Jobs

Get Job By Id

Returns information about a transcription job

SecurityAccessToken
Request
path Parameters
id
required
string

Rev AI API Job Id

Responses
200

Transcription Job Details

401

Request Unauthorized

403

User does not have permission to access this deployment

404

Job Not Found

get/jobs/{id}
Request samples
curl -X GET "https://api.rev.ai/speechtotext/v1/jobs/{id}" -H "Authorization: Bearer $REV_ACCESS_TOKEN"
Response samples
application/json
{
  • "id": "Umx5c6F7pH7r",
  • "status": "in_progress",
  • "language": "en",
  • "created_on": "2018-05-05T23:23:22.29Z",
  • "transcriber": "machine"
}

Delete Job by Id

Deletes a transcription job. All data related to the job, such as input media and transcript, will be permanently deleted. A job can only be deleted once it's completed (either with success or failure).

SecurityAccessToken
Request
path Parameters
id
required
string

Rev AI API Job Id

Responses
204

Job was successfully deleted

401

Request Unauthorized

403

User does not have permission to access this deployment

404

Job Not Found

409

Conflict

delete/jobs/{id}
Request samples
curl -X DELETE "https://api.rev.ai/speechtotext/v1/jobs/{id}" -H "Authorization: Bearer $REV_ACCESS_TOKEN"
Response samples
application/problem+json
{
  • "title": "Authorization has been denied for this request",
  • "status": 401
}

Get List of Jobs

Gets a list of transcription jobs submitted within the last 30 days in reverse chronological order up to the provided limit number of jobs per call. Note: Jobs older than 30 days will not be listed. Pagination is supported via passing the last job id from a previous call into starting_after.

SecurityAccessToken
Request
query Parameters
limit
integer or null [ 0 .. 1000 ]
Default: 100

Limits the number of jobs returned, default is 100, max is 1000

starting_after
string or null

If specified, returns jobs submitted before the job with this id, exclusive (job with this id is not included)

════════

Required work:
1. Translate this sentence from the jobs documentation into Spanish: "A job can only be deleted once it's completed (either with success or failure)."
2. List every response status code that the jobs documentation gives under "Delete Job by Id".

Data shown:
════════

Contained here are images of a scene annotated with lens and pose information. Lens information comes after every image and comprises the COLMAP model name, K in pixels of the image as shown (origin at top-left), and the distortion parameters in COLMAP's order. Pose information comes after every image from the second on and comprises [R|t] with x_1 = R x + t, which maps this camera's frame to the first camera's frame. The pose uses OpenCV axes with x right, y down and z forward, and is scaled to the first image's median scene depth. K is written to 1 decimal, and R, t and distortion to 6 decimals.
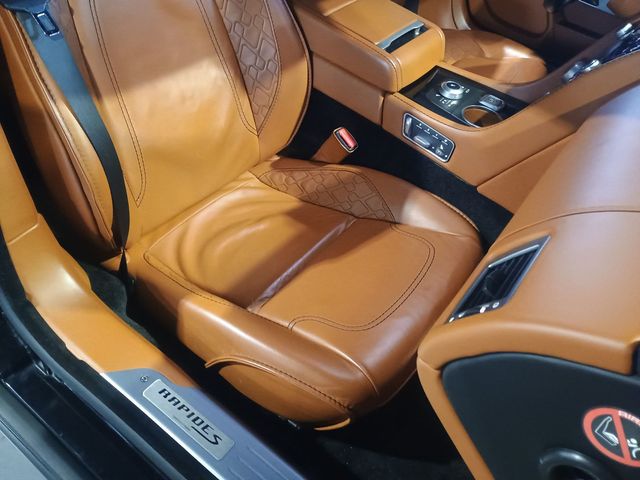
lens RADIAL K [[544.1, 0, 318.0], [0, 544.1, 234.2], [0, 0, 1]] dist [0.046843, -0.048868]
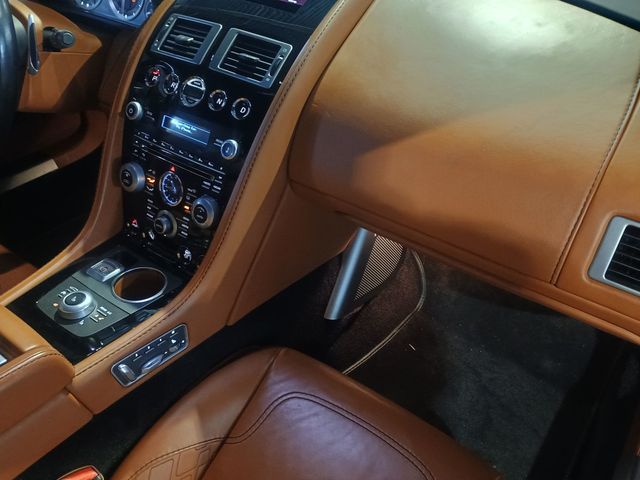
lens RADIAL K [[544.1, 0, 317.8], [0, 544.1, 243.5], [0, 0, 1]] dist [0.046843, -0.048868]
pose [[-0.022449, -0.707815, 0.706042, -0.211476], [0.690552, 0.499700, 0.522912, -0.473568], [-0.722934, 0.499298, 0.477565, 0.417286]]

════════

Answers for the exercise:
1. Un trabajo solo se puede eliminar una vez que se ha completado (ya sea con éxito o con error).

2. 204, 401, 403, 404, 409